DATA FOR REVIEW:
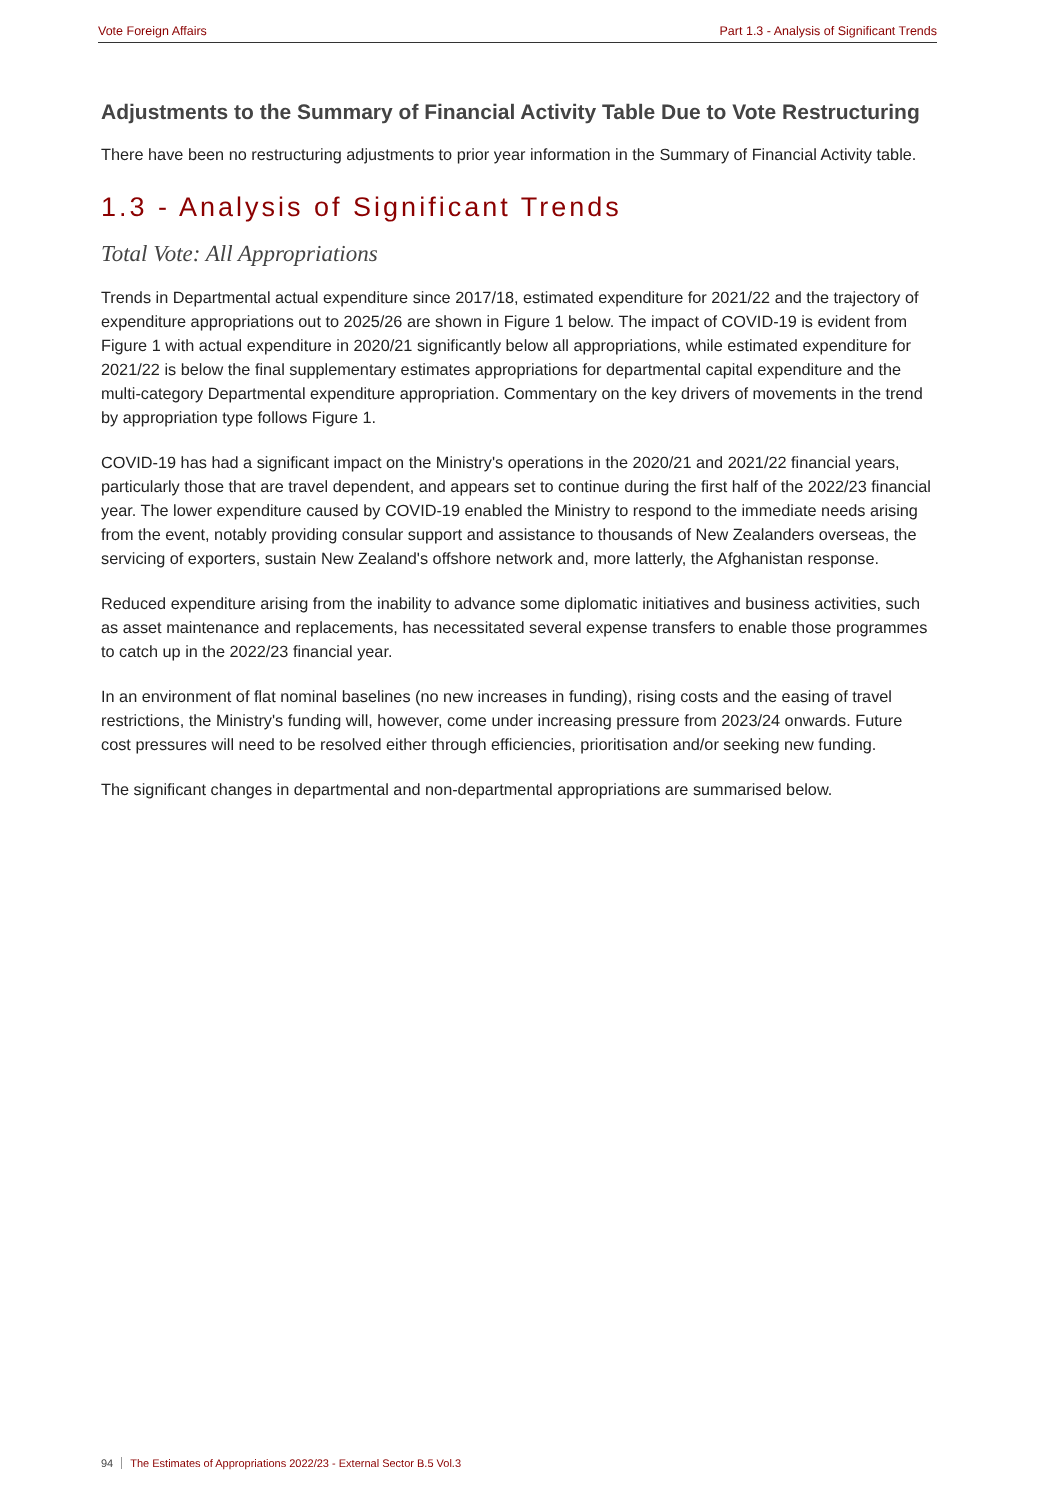Vote Foreign Affairs Part 1.3 - Analysis of Significant Trends
Adjustments to the Summary of Financial Activity Table Due to Vote Restructuring
There have been no restructuring adjustments to prior year information in the Summary of Financial Activity table.
1.3 - Analysis of Significant Trends
Total Vote: All Appropriations
Trends in Departmental actual expenditure since 2017/18, estimated expenditure for 2021/22 and the trajectory of expenditure appropriations out to 2025/26 are shown in Figure 1 below. The impact of COVID-19 is evident from Figure 1 with actual expenditure in 2020/21 significantly below all appropriations, while estimated expenditure for 2021/22 is below the final supplementary estimates appropriations for departmental capital expenditure and the multi-category Departmental expenditure appropriation. Commentary on the key drivers of movements in the trend by appropriation type follows Figure 1.
COVID-19 has had a significant impact on the Ministry's operations in the 2020/21 and 2021/22 financial years, particularly those that are travel dependent, and appears set to continue during the first half of the 2022/23 financial year. The lower expenditure caused by COVID-19 enabled the Ministry to respond to the immediate needs arising from the event, notably providing consular support and assistance to thousands of New Zealanders overseas, the servicing of exporters, sustain New Zealand's offshore network and, more latterly, the Afghanistan response.
Reduced expenditure arising from the inability to advance some diplomatic initiatives and business activities, such as asset maintenance and replacements, has necessitated several expense transfers to enable those programmes to catch up in the 2022/23 financial year.
In an environment of flat nominal baselines (no new increases in funding), rising costs and the easing of travel restrictions, the Ministry's funding will, however, come under increasing pressure from 2023/24 onwards. Future cost pressures will need to be resolved either through efficiencies, prioritisation and/or seeking new funding.
The significant changes in departmental and non-departmental appropriations are summarised below.
94 The Estimates of Appropriations 2022/23 - External Sector B.5 Vol.3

WHAT YOU ARE ASKED TO DO: Report each line of the listing above that uses the word "those".

EXERCISE RESPONSE:
COVID-19 has had a significant impact on the Ministry's operations in the 2020/21 and 2021/22 financial years, particularly those that are travel dependent, and appears set to continue during the first half of the 2022/23 financial year. The lower expenditure caused by COVID-19 enabled the Ministry to respond to the immediate needs arising from the event, notably providing consular support and assistance to thousands of New Zealanders overseas, the servicing of exporters, sustain New Zealand's offshore network and, more latterly, the Afghanistan response.
Reduced expenditure arising from the inability to advance some diplomatic initiatives and business activities, such as asset maintenance and replacements, has necessitated several expense transfers to enable those programmes to catch up in the 2022/23 financial year.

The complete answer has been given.